David Leonhardt of the The New York Times dissects the limits of debate within the Federal Reserve Bank. (Hint: It has to do with the power of the banks in choosing board members - who could have guessed?):
IF you were to conduct a survey of the country’s top economists, you would find a fair number who did not believe that the Federal Reserve should be taking more aggressive steps to help the economy. Some would worry that injecting more money into the economy might unnerve global investors or set off uncontrollable inflation. Others would wonder whether, with interest rates already so low, the Fed even had much power to lift economic growth.
But you would also find a sizable group of economists who thought the Fed could and should do far more than it was doing. This group, known as doves, tilts liberal, though it includes conservatives as well. If anything, it can probably claim a larger number of big-name economists — J. Bradford DeLong, Paul Krugman (an Op-Ed columnist for The New York Times), Christina D. Romer, Scott Sumner and Mark Thoma, among others — than the camp that believes the Fed has done too much.

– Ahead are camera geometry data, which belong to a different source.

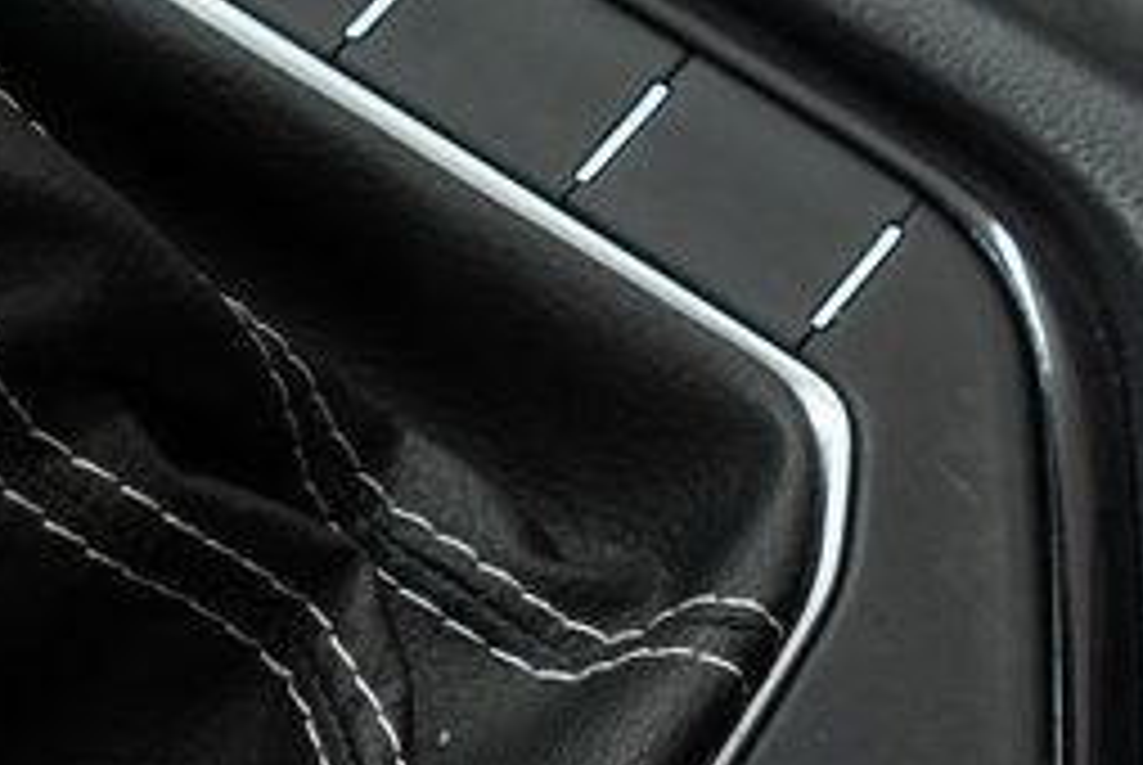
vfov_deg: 8.1
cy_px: 376
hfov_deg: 12.1
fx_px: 5372
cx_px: 112
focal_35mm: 169
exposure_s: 1/50
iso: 1000
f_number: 3.2
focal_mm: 28
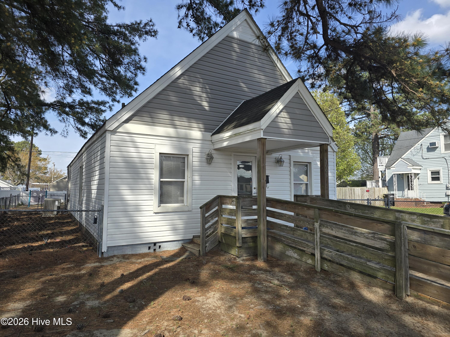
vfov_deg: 58.9
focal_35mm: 23
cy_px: 168
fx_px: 299
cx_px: 225
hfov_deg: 73.9
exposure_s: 1/453
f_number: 1.7
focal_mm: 6.3
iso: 12
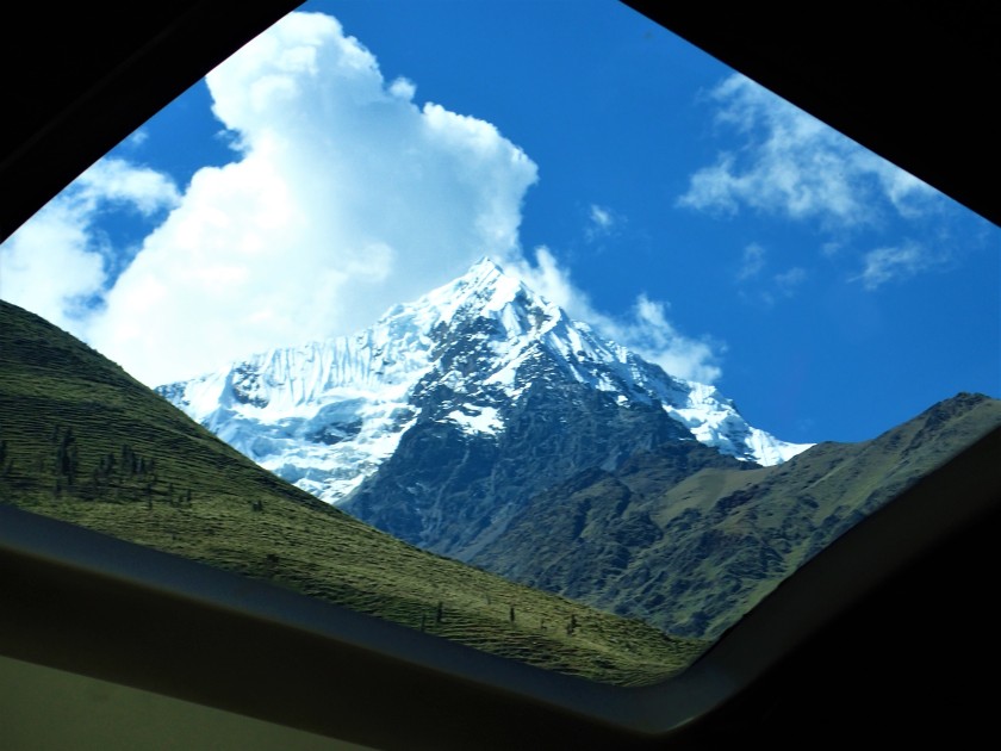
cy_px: 376
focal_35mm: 100
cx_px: 500
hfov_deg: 19.6
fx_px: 2892
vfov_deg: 14.8
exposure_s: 1/320
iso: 100
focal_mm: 18
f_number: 6.3
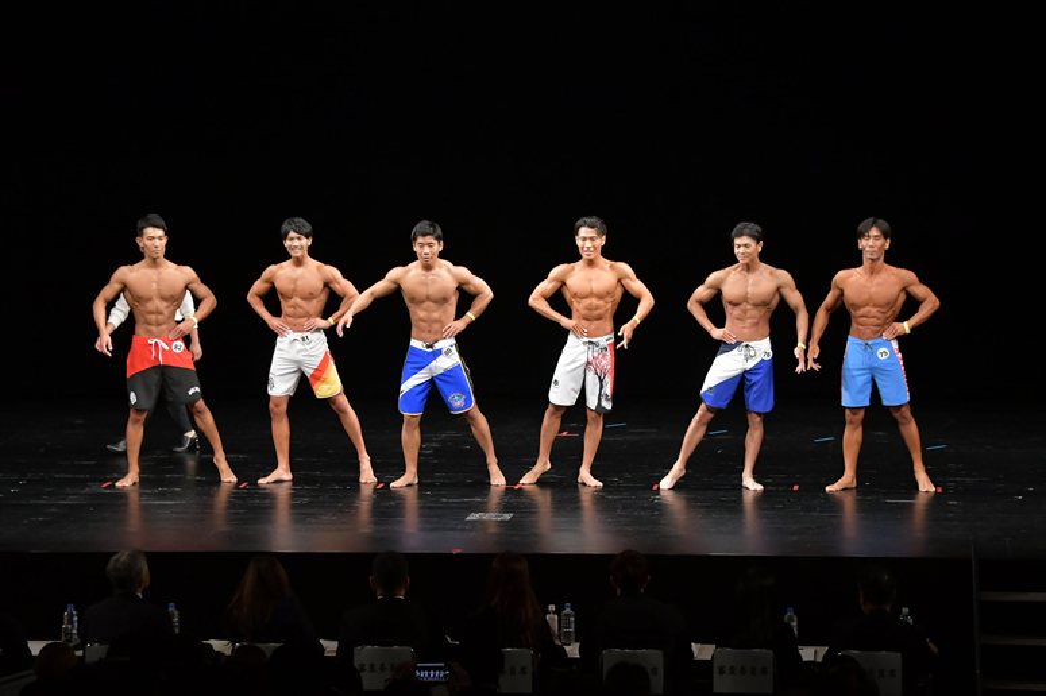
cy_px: 348
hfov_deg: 16.7
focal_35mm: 123
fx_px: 3572
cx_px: 523
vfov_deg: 11.1
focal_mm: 82
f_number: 5.6
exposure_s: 1/400
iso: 3200
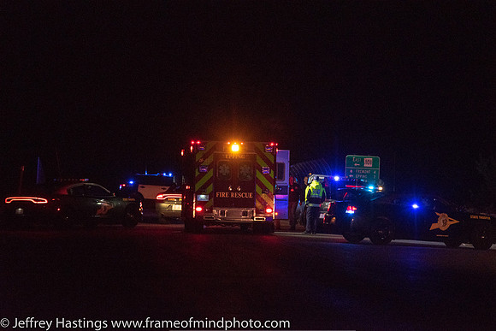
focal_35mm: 174
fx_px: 2398
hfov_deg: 11.8
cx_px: 248
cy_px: 166
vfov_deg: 7.9
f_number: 4.5
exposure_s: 1/640
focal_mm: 116
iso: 2000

You would never know this, however, from listening to the public debate among Federal Reserve officials. That debate is much narrower.
On one side are people like Ben S. Bernanke, the Fed chairman, who defend both what the Fed has done and what it hasn’t done. On the other side are the so-called inflation hawks, who say the Fed has been far too aggressive. Rick Perry, the Texas governor and arguably the Republican presidential front-runner, offered a particularly blunt version of this criticism when he recently accused Mr. Bernanke of flirting with treason…
Why does the Fed skew more hawkish than the economics profession as a whole? Part of the answer lies in the way the 12 voting members of the policy-setting committee are chosen. They are a mix of presidential nominees subject to Senate approval, with 14-year terms, and regional Fed presidents, who are chosen by outside boards that are made up partly of private-sector finance executives.
David Levey, a former managing director at Moody’s and another critic of Fed inaction, points out that banks often have more to lose from inflation than from unemployment. Inflation reduces the future value of the money that their debtors — homeowners, car buyers, small businesses and the like — will repay them.
“The Fed regional banks represent, in essence, the banking community, which tends to be very conservative and hawkish,” Mr. Levey says. “Creditors don’t like inflation — it’s good for debtors.” Indeed, the three recent dissents all came from regional bank presidents: Richard W. Fisher of Dallas, Narayana R. Kocherlakota of Minneapolis and Charles I. Plosser of Philadelphia.
Mr. Obama, for his part, has chosen to nominate mostly moderates, rather than strong inflation doves. Most significantly, he re-nominated Mr. Bernanke, originally a George W. Bush adviser and appointee, to a second four-year term as chairman, based largely on Mr. Bernanke’s aggressive steps in 2008 and 2009 to prevent another depression. The Obama administration has also been slow to fill some Fed openings. At least one of the 12 seats has been vacant since Mr. Obama took office, and two are now.
The doves outside the Fed do not all favor the same steps — or even the label dove. Indeed, they have some significant disagreements.
Some want a more aggressive round of quantitative easing, a policy the Fed enacted in 2009 and 2010 to try to bring down long-term interest rates. Some want significantly faster near-term inflation, to make up for the low inflation of the past few years and give people an incentive to spend more money now. Some want the Fed to commit to buying up financial assets — the functional equivalent of printing money — until the nation’s gross domestic product has recovered from the crisis. In Sweden, the central bank has engaged in more aggressive asset buying, which appears to be one reason the economy there has recovered from the crisis much better than in most other rich countries, notes Mr. Sumner, a conservative-leaning monetary-policy economist at Bentley University.
But the doves do want the Fed to move in the same direction: toward making a more energetic attack on unemployment. Mr. Sumner has become so dispirited by the Fed that, before leaving on a trip for Italy last week, he left a post on his well-read blog, The Money Illusion, under the headline, “Not enough.” The headline, he wrote, “refers to my reaction if the Fed does something while I’m gone.”
Whatever one thinks of his prescription, his prediction was spot on. Mr. Bernanke concluded his Jackson Hole speech by urging other branches of government to improve their economic policies. The one Fed change he announced was a lengthening of next month’s monetary-policy meeting to two days, up from the usual one, “to allow a fuller discussion” of the issues.
Outside the Fed’s walls, of course, that fuller discussion has already been under way for a long time.